Certainly, doctors often understood more fully than their patients the nature of injury, but the level of confidence placed in expert knowledge said more about the distrust of accidental injury victims, new attitudes toward expertise in general, and the success of doctors in raising the scientific profile of the medical profession than knowledge in fact.

B. Historical context

1. The source says something old

Manning Marable, Malcolm X: A Life of Reinvention

Though the announced topic, “The Ballot or the Bullet,” seemed incendiary, at its core the speech actually contained a far more conventional message, one that had defined the civil rights movement as far back as 1962: the importance of voting rights . . . By embracing the ballot, [Malcolm X] was implicitly rejecting violence, even if this was at times difficult to discern in the heat of rhetoric.

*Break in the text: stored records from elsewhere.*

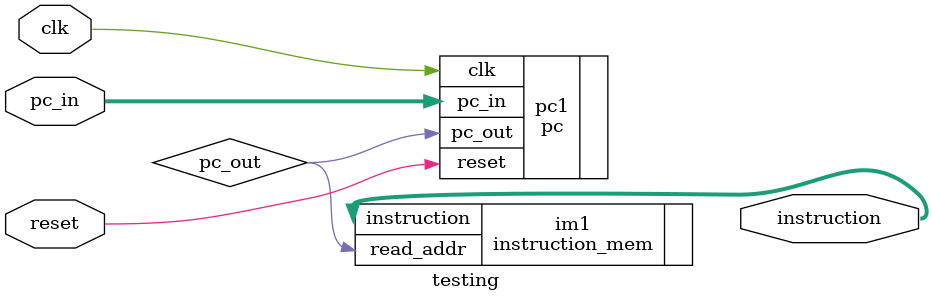
<source format=v>
`timescale 1ns / 1ps
module testing(
	input reset,
	input clk,
	input wire [31:0] pc_in,
	output reg [31:0]instruction
    );
	wire rst;
	wire clock;
	wire [31:0] PCin;
	reg [31:0]inst;
	reg [31:0] PCout;
	wire rd_addr;
	 
	 pc pc1(
		.pc_in(pc_in),
		.clk(clk),
		.reset(reset),
		.pc_out(pc_out)
		);
	instruction_mem im1(
		.read_addr(pc_out),
		.instruction(instruction)
		);

endmodule

</source>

What is the source saying? That African Americans should seek change through politics, rather than violence.
What is the source doing? Adopting an argument that had been around for years.

2. The source says something new

Peter Bacon Hales, Atomic Spaces: Living on the Manhattan Project, 140.

The ideology of technological progress upon which the [Manhattan Engineering] District based its programs posed a rosy future in which engineers and scientists would render neutral, or reclaim to benevolent use, the toxins of atomic bomb production. This had been the assumption from the beginning. (A District report phrased it this way: the wastes “are placed in large . . . underground storage tanks which will permit appropriate action to be taken at a later date.”) But as planning turned to production and the District measured its existence in years rather than weeks or months, this mirage of “appropriate action” seemed to have receded further and further. Writing in 1946, District officials confessed that the materials “cannot be disposed of by ordinary means.”

What is the (1946) source saying? That engineers do not know how to dispose of radioactive waste.
What is the source doing? Breaking from an earlier position that waste disposal would be easy to solve.